▶ _Supplied data_:
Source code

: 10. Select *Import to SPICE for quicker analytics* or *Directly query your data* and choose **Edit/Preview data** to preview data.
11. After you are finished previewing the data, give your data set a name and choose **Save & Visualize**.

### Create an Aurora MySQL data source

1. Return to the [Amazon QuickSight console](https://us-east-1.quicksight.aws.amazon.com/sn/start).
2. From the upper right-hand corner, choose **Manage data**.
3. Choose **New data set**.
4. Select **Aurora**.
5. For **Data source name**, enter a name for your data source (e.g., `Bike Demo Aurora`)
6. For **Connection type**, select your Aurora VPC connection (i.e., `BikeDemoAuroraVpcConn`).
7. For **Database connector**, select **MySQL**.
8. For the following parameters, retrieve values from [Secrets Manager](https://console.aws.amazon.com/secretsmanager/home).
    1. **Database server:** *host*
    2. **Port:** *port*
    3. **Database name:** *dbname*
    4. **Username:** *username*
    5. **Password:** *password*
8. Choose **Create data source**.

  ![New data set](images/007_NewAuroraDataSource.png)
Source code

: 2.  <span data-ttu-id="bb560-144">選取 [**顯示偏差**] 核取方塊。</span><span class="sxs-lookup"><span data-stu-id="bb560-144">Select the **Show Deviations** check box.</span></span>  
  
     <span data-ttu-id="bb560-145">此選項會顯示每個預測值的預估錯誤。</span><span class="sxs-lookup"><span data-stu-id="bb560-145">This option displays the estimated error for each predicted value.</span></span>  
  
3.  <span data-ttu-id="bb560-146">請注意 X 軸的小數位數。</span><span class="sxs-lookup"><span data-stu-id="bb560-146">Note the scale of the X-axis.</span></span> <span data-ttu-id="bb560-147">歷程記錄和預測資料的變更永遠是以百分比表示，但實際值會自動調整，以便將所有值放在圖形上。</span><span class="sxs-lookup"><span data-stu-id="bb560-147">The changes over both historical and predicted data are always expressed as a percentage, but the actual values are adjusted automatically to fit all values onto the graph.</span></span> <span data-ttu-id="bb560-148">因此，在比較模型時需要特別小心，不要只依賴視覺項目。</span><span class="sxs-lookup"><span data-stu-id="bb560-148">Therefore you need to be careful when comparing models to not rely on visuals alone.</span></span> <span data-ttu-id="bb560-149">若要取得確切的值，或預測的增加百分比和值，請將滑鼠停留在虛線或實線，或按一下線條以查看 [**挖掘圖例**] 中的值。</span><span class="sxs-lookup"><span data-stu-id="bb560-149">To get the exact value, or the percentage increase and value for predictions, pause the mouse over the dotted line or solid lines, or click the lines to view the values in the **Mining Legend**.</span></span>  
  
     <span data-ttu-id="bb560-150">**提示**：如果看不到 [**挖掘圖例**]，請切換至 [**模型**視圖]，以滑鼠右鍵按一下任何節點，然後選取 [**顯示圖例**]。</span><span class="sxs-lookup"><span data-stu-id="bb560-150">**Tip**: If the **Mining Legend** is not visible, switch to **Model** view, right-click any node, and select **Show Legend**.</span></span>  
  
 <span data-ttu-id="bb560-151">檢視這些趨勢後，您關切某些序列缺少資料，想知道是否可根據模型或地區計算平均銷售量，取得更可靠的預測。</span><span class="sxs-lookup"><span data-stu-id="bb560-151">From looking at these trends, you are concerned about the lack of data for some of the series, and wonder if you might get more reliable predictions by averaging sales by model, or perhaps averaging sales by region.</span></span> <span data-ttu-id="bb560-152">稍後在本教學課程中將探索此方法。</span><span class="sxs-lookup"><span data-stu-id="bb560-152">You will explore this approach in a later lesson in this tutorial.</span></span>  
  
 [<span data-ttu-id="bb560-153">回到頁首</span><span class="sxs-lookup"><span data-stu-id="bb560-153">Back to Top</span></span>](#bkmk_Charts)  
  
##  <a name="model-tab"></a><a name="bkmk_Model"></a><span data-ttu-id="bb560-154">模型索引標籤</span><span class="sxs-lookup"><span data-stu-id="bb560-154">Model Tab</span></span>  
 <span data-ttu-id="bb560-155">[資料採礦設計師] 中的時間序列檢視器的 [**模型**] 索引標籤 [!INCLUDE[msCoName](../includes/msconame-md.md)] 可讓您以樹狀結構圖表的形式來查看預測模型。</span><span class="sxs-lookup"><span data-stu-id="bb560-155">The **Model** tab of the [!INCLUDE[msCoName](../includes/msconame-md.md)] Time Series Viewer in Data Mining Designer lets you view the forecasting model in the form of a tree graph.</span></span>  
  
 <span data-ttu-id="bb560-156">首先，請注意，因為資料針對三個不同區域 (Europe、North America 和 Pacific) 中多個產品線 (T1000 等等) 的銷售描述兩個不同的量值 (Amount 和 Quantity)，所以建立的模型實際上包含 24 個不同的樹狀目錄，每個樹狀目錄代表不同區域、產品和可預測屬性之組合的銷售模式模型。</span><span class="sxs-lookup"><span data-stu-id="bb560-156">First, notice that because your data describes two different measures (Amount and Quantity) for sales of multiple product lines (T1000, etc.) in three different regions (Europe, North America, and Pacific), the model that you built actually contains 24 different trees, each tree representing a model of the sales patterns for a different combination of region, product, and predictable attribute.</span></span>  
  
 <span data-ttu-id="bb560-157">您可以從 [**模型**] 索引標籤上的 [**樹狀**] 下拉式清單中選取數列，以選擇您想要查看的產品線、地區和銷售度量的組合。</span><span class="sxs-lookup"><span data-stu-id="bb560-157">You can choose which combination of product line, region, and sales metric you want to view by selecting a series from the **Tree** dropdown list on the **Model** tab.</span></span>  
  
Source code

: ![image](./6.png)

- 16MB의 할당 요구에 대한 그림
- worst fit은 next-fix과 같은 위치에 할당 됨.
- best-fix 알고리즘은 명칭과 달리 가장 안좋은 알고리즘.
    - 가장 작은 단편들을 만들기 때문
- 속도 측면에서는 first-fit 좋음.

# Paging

▶ _What you should do_:
Beginning with the line containing "3. **Database name:** *dbname*" and ending with the line containing "select **Show Legend**.</span></span>", extract those lines exactly from the listing above, and only those.

▶ _Response below_:
    3. **Database name:** *dbname*
    4. **Username:** *username*
    5. **Password:** *password*
8. Choose **Create data source**.

  ![New data set](images/007_NewAuroraDataSource.png)
Source code

: 2.  <span data-ttu-id="bb560-144">選取 [**顯示偏差**] 核取方塊。</span><span class="sxs-lookup"><span data-stu-id="bb560-144">Select the **Show Deviations** check box.</span></span>  
  
     <span data-ttu-id="bb560-145">此選項會顯示每個預測值的預估錯誤。</span><span class="sxs-lookup"><span data-stu-id="bb560-145">This option displays the estimated error for each predicted value.</span></span>  
  
3.  <span data-ttu-id="bb560-146">請注意 X 軸的小數位數。</span><span class="sxs-lookup"><span data-stu-id="bb560-146">Note the scale of the X-axis.</span></span> <span data-ttu-id="bb560-147">歷程記錄和預測資料的變更永遠是以百分比表示，但實際值會自動調整，以便將所有值放在圖形上。</span><span class="sxs-lookup"><span data-stu-id="bb560-147">The changes over both historical and predicted data are always expressed as a percentage, but the actual values are adjusted automatically to fit all values onto the graph.</span></span> <span data-ttu-id="bb560-148">因此，在比較模型時需要特別小心，不要只依賴視覺項目。</span><span class="sxs-lookup"><span data-stu-id="bb560-148">Therefore you need to be careful when comparing models to not rely on visuals alone.</span></span> <span data-ttu-id="bb560-149">若要取得確切的值，或預測的增加百分比和值，請將滑鼠停留在虛線或實線，或按一下線條以查看 [**挖掘圖例**] 中的值。</span><span class="sxs-lookup"><span data-stu-id="bb560-149">To get the exact value, or the percentage increase and value for predictions, pause the mouse over the dotted line or solid lines, or click the lines to view the values in the **Mining Legend**.</span></span>  
  
     <span data-ttu-id="bb560-150">**提示**：如果看不到 [**挖掘圖例**]，請切換至 [**模型**視圖]，以滑鼠右鍵按一下任何節點，然後選取 [**顯示圖例**]。</span><span class="sxs-lookup"><span data-stu-id="bb560-150">**Tip**: If the **Mining Legend** is not visible, switch to **Model** view, right-click any node, and select **Show Legend**.</span></span>  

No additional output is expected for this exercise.